Re-taking Melbourne From Smellbourne

Like in most cities across the globe, Melbourne takes its sewage system for granted and notice it only when something goes wrong. Today, drainage contractors and city engineers work with one of the most modern sewage systems in the world, but sewerage wasn’t always a priority.


Early settlers first discovered gold in Melbourne in 1851. This triggered a gold rush that turned the city into one of the richest in the world. The prosperous economy inflated the population of Melbourne to about half a million people during the 1880s. But, like many cities on a quick rise, it had to deal with the problem of pollution – a problem that grew worse for every citizen each passing year.
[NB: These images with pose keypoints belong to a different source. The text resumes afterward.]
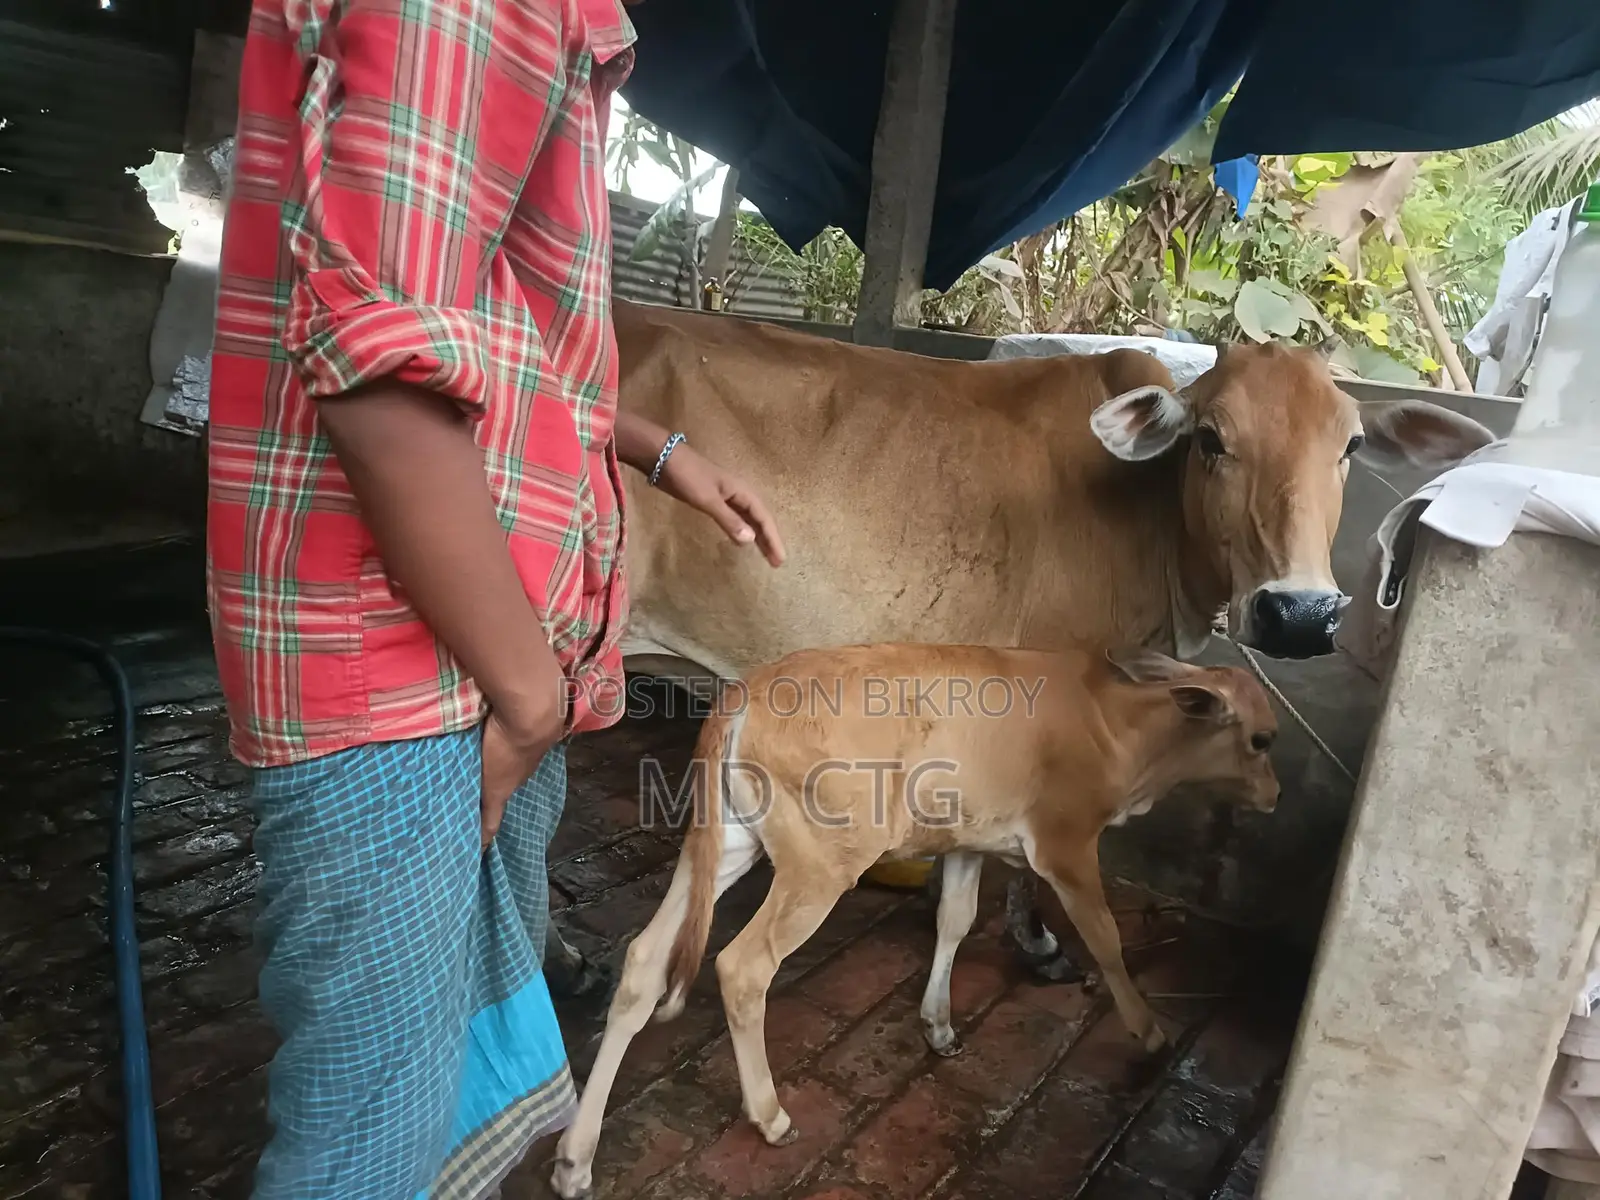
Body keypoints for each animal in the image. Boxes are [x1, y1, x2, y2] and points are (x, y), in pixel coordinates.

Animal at [549, 640, 1282, 1198]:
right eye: (1261, 739)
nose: (1276, 795)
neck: (1119, 729)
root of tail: (745, 692)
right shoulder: (1066, 844)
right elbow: (1105, 937)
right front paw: (1149, 1031)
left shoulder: (967, 842)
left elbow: (955, 920)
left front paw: (938, 1023)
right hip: (821, 862)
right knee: (742, 966)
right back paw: (770, 1114)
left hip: (727, 842)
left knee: (645, 959)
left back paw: (576, 1157)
Back then, people would simply dump waste material from their kitchens, laundries, and baths, along with the contents of their chamber pots, down open drains that flowed into the rivers and creeks. The Yarra River, in those days, was essentially an open sewer. Chamber pots and thunderboxes were only emptied once a week by a night man, an interval that made every home smell like a toilet. The stench was such a pronounced problem that British journalists dubbed the city ‘Smellbourne’.

The System

In 1888, the authorities of Melbourne carried out a Royal Commission ordering the construction of a sewerage system. This system, built underground, connected every home to the sewage treatment farm via a series of pipes.

In 1889, the government commissioned an English engineer named James Mansergh to draw the plans for the new sewerage system. Authorities formed the Melbourne and Metropolitan Board of Works (MMBW) to take responsibility for the water supply and treatment of the sewage, in 1891.

William Thwaites, MMBW’s first engineer-in-chief modified Mansergh’s plans, and began construction on Melbourne’s sewerage system in May 1892. The treatment facility went up in Werribee, and a pump station accompanied it in Spotswood. The Spotswood site has since been replaced by the Scienceworks Museum.

The first Melbourne homes connected to the system in 1897. Today, even though many modifications were applied to the system, drainage contractors still use some of the first plans to map out the pipe landscape of the general area before they start their work.